> **Instruction**
The entries below contain a stretch that opens with the line containing "Нотариальные бюро, прекратившие работу с" and closes with the line containing "Базовая организация государств-участников"; set down that stretch exactly, both ends included, and nothing else.

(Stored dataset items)
^^^^^^^^^^^^^^^^
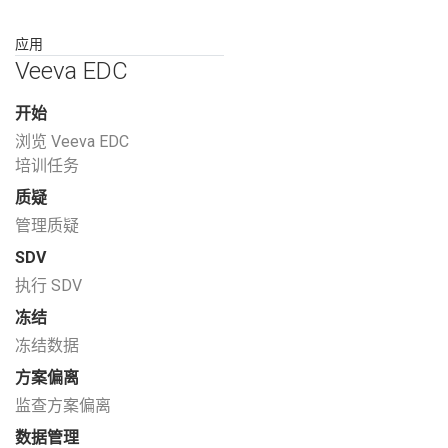
应用
Veeva EDC
开始
浏览 Veeva EDC
培训任务
质疑
管理质疑
SDV
执行 SDV
冻结
冻结数据
方案偏离
监查方案偏离
数据管理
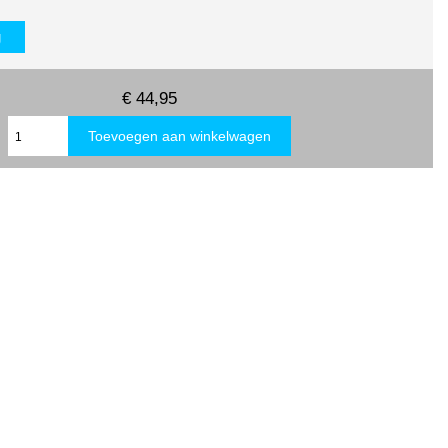
g
€ 44,95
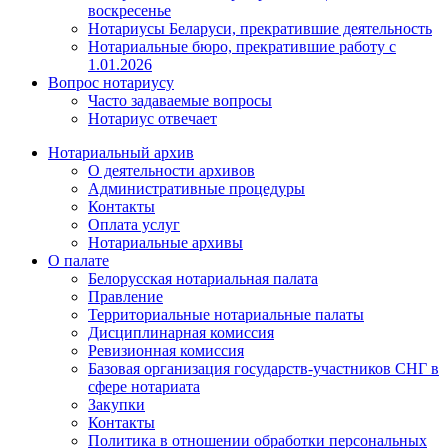
воскресенье
Нотариусы Беларуси, прекратившие деятельность
Нотариальные бюро, прекратившие работу с
1.01.2026
Вопрос нотариусу
Часто задаваемые вопросы
Нотариус отвечает
Нотариальный архив
О деятельности архивов
Административные процедуры
Контакты
Оплата услуг
Нотариальные архивы
О палате
Белорусская нотариальная палата
Правление
Территориальные нотариальные палаты
Дисциплинарная комиссия
Ревизионная комиссия
Базовая организация государств-участников СНГ в
сфере нотариата
Закупки
Контакты
Политика в отношении обработки персональных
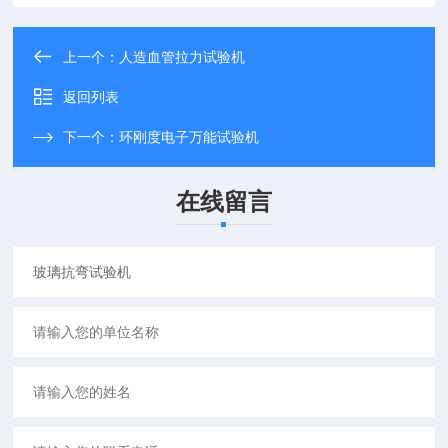
上一个：
人造血管拉力试验机
返回列表
下一个：
环刚度电子万能试验机
在线留言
^^^^^^^^^^^^^^^^
> **Answer box**
Нотариальные бюро, прекратившие работу с
1.01.2026
Вопрос нотариусу
Часто задаваемые вопросы
Нотариус отвечает
Нотариальный архив
О деятельности архивов
Административные процедуры
Контакты
Оплата услуг
Нотариальные архивы
О палате
Белорусская нотариальная палата
Правление
Территориальные нотариальные палаты
Дисциплинарная комиссия
Ревизионная комиссия
Базовая организация государств-участников СНГ в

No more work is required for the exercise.